For this exercise, transcribe all the entries exactly as given and omit the images.

Top of Material shown

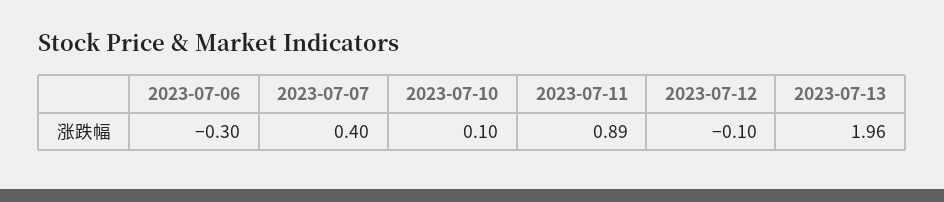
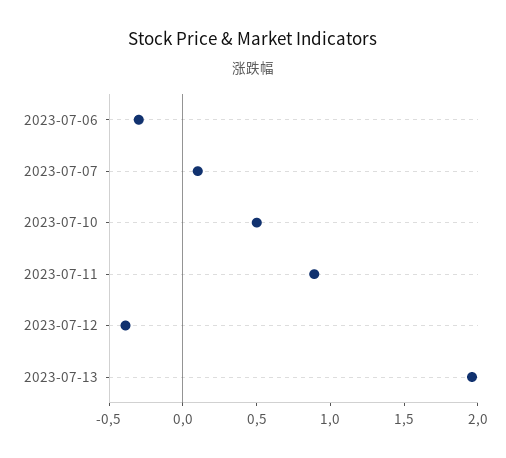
  {
    "2023-07-06": -0.3,
-   "2023-07-07": 0.4,
+   "2023-07-07": 0.1,
-   "2023-07-10": 0.1,
+   "2023-07-10": 0.5,
    "2023-07-11": 0.89,
-   "2023-07-12": -0.1,
+   "2023-07-12": -0.4,
    "2023-07-13": 1.96
  }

Bottom of Material shown

**Answer below**
  {
    "2023-07-06": -0.3,
-   "2023-07-07": 0.4,
+   "2023-07-07": 0.1,
-   "2023-07-10": 0.1,
+   "2023-07-10": 0.5,
    "2023-07-11": 0.89,
-   "2023-07-12": -0.1,
+   "2023-07-12": -0.4,
    "2023-07-13": 1.96
  }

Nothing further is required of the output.